The fire was down to red embers, but she kept prodding it with the iron poker, watching sparks drift up the flue.
She was still in my flannel, though the buttons had come mostly undone in her sleep, baring one perfect shoulder.
I sat up, stretching until my spine popped. The hangover was mild compared to the ones I’d survived with the MC, but it came with a bonus, a phantom ache running the length of my arm, like the brand had decided to take up bodybuilding while I slept.
Jasmine glanced over her shoulder, then crooked a finger. “C’mere, Torch.
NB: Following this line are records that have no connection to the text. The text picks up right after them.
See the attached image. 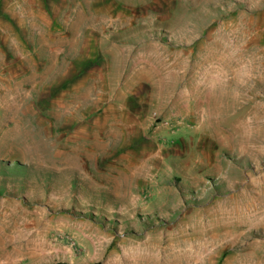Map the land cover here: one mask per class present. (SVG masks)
Wrapping results in <instances>:
<instances>
[{
  "label": "rangeland",
  "instance_id": "obj_1",
  "mask_svg": "<svg viewBox=\"0 0 264 264\" xmlns=\"http://www.w3.org/2000/svg\"><path fill=\"white\" fill-rule=\"evenodd\" d=\"M0 264H264V0H0Z\"/></svg>",
  "mask_w": 264,
  "mask_h": 264
},
{
  "label": "bare ground",
  "instance_id": "obj_2",
  "mask_svg": "<svg viewBox=\"0 0 264 264\" xmlns=\"http://www.w3.org/2000/svg\"><path fill=\"white\" fill-rule=\"evenodd\" d=\"M225 97V96H224ZM222 98V97H221Z\"/></svg>",
  "mask_w": 264,
  "mask_h": 264
}]
</instances>
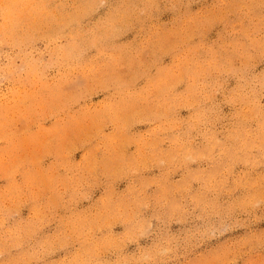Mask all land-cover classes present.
Here are the masks:
<instances>
[{"label":"rangeland","instance_id":"obj_1","mask_svg":"<svg viewBox=\"0 0 264 264\" xmlns=\"http://www.w3.org/2000/svg\"><path fill=\"white\" fill-rule=\"evenodd\" d=\"M0 264H264V0H0Z\"/></svg>","mask_w":264,"mask_h":264}]
</instances>
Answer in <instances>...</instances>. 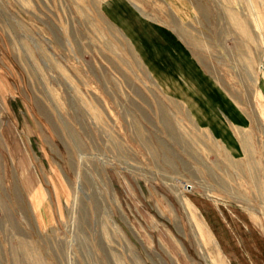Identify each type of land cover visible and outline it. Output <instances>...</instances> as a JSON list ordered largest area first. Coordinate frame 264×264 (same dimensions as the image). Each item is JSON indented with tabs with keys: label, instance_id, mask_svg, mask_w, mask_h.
Segmentation results:
<instances>
[{
	"label": "rangeland",
	"instance_id": "obj_1",
	"mask_svg": "<svg viewBox=\"0 0 264 264\" xmlns=\"http://www.w3.org/2000/svg\"><path fill=\"white\" fill-rule=\"evenodd\" d=\"M0 264H264V0H0Z\"/></svg>",
	"mask_w": 264,
	"mask_h": 264
}]
</instances>
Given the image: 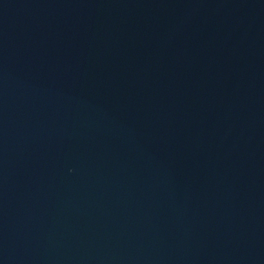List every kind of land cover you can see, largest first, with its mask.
<instances>
[{"label": "water", "instance_id": "water-1", "mask_svg": "<svg viewBox=\"0 0 264 264\" xmlns=\"http://www.w3.org/2000/svg\"><path fill=\"white\" fill-rule=\"evenodd\" d=\"M0 264H264V0H0Z\"/></svg>", "mask_w": 264, "mask_h": 264}]
</instances>
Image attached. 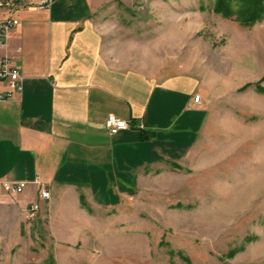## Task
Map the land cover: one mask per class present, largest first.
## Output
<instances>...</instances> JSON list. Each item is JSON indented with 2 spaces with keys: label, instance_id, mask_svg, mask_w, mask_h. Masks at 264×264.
<instances>
[{
  "label": "rangeland",
  "instance_id": "rangeland-1",
  "mask_svg": "<svg viewBox=\"0 0 264 264\" xmlns=\"http://www.w3.org/2000/svg\"><path fill=\"white\" fill-rule=\"evenodd\" d=\"M217 2H109L99 27L116 56L147 73L171 64L202 82L198 143L118 201L96 192L77 209H52L50 199L28 221L11 198L0 264H264V18L243 24L216 12Z\"/></svg>",
  "mask_w": 264,
  "mask_h": 264
},
{
  "label": "crops",
  "instance_id": "crops-1",
  "mask_svg": "<svg viewBox=\"0 0 264 264\" xmlns=\"http://www.w3.org/2000/svg\"><path fill=\"white\" fill-rule=\"evenodd\" d=\"M110 1L55 0L49 11L16 13L20 24L0 57L20 66L23 91L0 102V181L28 183L22 210L37 199V178L52 209L68 201L77 209L96 192H117L118 201L147 173L183 164L198 143L208 115L202 82L171 64L147 73L116 56L99 27ZM9 14L0 8V20ZM110 115L143 130L111 136ZM10 199L0 203V222Z\"/></svg>",
  "mask_w": 264,
  "mask_h": 264
},
{
  "label": "built area",
  "instance_id": "built-area-1",
  "mask_svg": "<svg viewBox=\"0 0 264 264\" xmlns=\"http://www.w3.org/2000/svg\"><path fill=\"white\" fill-rule=\"evenodd\" d=\"M55 0H0V8H7L10 11L8 17L0 20V51H3L9 41L11 31L20 24V19L16 13L23 8H30L40 11H49ZM0 102L10 101L23 91V78L20 66L10 57H0ZM200 101V96L195 97V102ZM106 128L109 135L114 136L121 131L133 128H141L132 119H121L110 115L106 120ZM37 185V199L23 209L24 218L28 221L34 220L39 211L41 203H46L51 199L50 191L42 185L39 178L34 181ZM28 183L23 181H0V203L5 198L18 196L27 189ZM3 234L0 224V261L3 256Z\"/></svg>",
  "mask_w": 264,
  "mask_h": 264
},
{
  "label": "trees",
  "instance_id": "trees-1",
  "mask_svg": "<svg viewBox=\"0 0 264 264\" xmlns=\"http://www.w3.org/2000/svg\"><path fill=\"white\" fill-rule=\"evenodd\" d=\"M239 4V11L237 13H231L230 8ZM216 12L221 13L225 17H235L239 22L250 25L264 18V0H218L215 5ZM264 93V89L260 88ZM135 123L136 121L133 120ZM143 130L142 128H135ZM152 135V134H151ZM149 134L146 131H142V138H149ZM83 198V196H81Z\"/></svg>",
  "mask_w": 264,
  "mask_h": 264
}]
</instances>
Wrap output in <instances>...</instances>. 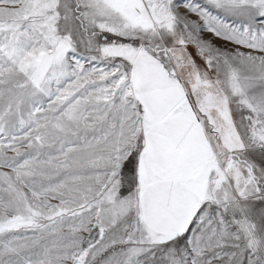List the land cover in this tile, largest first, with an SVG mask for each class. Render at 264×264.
Here are the masks:
<instances>
[{
	"label": "snow or ice",
	"instance_id": "1",
	"mask_svg": "<svg viewBox=\"0 0 264 264\" xmlns=\"http://www.w3.org/2000/svg\"><path fill=\"white\" fill-rule=\"evenodd\" d=\"M0 264H264V0H0Z\"/></svg>",
	"mask_w": 264,
	"mask_h": 264
}]
</instances>
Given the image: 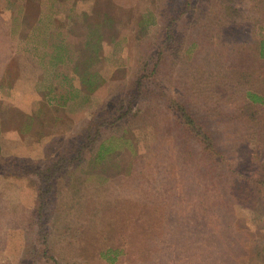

I need a drinking buddy.”
“You know it’s not even noon?”
She shrugged, poured two fingers into each jar. “Never stopped you before.”
I joined her on the floor, the boards cold under my legs. She handed me a jar, and I raised it in a half-assed toast. “To the end of the world,” I said.
“May it never come before dessert,” she replied. We drank.
We sat in silence for a minute, the whiskey burning a clean line down my throat and into my gut. Jasmine’s eyes reflected the fire, weird and beautiful and not quite safe.
She nudged the bottle toward me. “You ever think about what you’d do if you weren’t… this?”
She tapped my forearm, right on the new black line.
“Not really,” I said, and meant it. “I was born for the job.”
She snorted. “Nobody’s born to be a weapon. That’s just PR.”
“Maybe not. But I can’t picture myself pushing a lawnmower or grilling in the backyard. I’m shit at normal.”
She grinned, leaning in. “That’s the only thing we have in common.”
I eyed her. “You could’ve picked anyone in Hell, but you picked me. Why?”
She chewed her lip, considering. “Because you’re the only idiot who thinks he can save me.”
I let that hang for a while. The fire flickered, painting her face in moving stripes. I reached for the bottle, refilled her jar, and kept my own topped off. “You’re not broken,” I said, surprising us both.
She laughed, but there was no venom in it. “You liar.”